Extracted page text data:
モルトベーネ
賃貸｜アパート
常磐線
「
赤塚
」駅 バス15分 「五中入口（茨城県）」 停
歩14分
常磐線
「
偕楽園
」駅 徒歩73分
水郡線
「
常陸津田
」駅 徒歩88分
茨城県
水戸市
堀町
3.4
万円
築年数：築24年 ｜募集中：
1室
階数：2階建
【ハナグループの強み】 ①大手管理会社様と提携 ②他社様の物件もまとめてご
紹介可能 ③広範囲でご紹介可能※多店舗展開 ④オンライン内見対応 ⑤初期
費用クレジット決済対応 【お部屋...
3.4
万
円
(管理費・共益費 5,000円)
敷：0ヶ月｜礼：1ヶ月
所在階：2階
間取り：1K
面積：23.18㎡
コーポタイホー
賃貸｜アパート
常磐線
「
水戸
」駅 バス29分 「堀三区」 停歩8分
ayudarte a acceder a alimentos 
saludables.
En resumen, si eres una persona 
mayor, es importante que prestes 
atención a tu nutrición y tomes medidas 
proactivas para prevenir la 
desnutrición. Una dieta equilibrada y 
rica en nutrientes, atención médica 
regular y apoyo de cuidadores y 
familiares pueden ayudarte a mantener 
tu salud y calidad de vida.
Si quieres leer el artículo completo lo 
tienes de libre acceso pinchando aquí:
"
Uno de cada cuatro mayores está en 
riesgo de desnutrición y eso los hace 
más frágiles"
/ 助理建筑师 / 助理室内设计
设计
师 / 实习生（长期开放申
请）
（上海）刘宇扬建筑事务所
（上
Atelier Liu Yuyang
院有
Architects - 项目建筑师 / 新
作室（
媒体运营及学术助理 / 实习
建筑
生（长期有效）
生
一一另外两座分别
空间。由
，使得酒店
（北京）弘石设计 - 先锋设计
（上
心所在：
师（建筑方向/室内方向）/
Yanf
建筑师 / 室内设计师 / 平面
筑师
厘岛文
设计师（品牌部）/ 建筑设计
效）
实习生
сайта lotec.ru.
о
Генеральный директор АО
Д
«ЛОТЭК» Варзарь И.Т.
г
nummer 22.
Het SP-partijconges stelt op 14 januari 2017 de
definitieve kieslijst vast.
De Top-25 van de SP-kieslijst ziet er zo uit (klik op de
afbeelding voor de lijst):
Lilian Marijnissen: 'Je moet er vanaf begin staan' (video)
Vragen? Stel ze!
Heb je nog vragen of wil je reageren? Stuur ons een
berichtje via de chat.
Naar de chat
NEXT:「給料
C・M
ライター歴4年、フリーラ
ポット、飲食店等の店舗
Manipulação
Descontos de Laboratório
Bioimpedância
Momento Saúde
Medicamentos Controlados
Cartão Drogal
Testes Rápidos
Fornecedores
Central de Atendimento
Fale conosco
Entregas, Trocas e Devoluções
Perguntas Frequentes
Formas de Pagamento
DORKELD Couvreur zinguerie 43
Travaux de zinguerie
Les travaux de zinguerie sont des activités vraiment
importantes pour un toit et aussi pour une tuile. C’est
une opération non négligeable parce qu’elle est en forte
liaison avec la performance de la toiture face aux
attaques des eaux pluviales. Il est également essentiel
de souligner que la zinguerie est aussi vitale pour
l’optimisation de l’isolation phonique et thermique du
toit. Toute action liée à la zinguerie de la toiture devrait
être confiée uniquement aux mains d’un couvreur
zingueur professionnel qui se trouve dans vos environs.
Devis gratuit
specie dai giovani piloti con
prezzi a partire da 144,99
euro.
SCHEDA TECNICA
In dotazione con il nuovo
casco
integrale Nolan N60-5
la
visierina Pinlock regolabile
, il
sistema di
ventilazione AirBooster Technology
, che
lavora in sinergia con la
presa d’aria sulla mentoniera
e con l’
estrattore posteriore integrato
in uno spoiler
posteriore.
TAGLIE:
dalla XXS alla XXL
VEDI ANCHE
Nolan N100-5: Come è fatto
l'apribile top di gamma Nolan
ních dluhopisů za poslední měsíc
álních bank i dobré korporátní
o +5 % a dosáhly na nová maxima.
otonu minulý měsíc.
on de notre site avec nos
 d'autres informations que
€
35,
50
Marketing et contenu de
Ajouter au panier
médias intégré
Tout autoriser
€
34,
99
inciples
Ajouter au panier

DIRECTIONS FOR THIS TASK: Whenever a line above includes "kieslijst", copy it in full.

EXERCISE RESULT:
definitieve kieslijst vast.
De Top-25 van de SP-kieslijst ziet er zo uit (klik op de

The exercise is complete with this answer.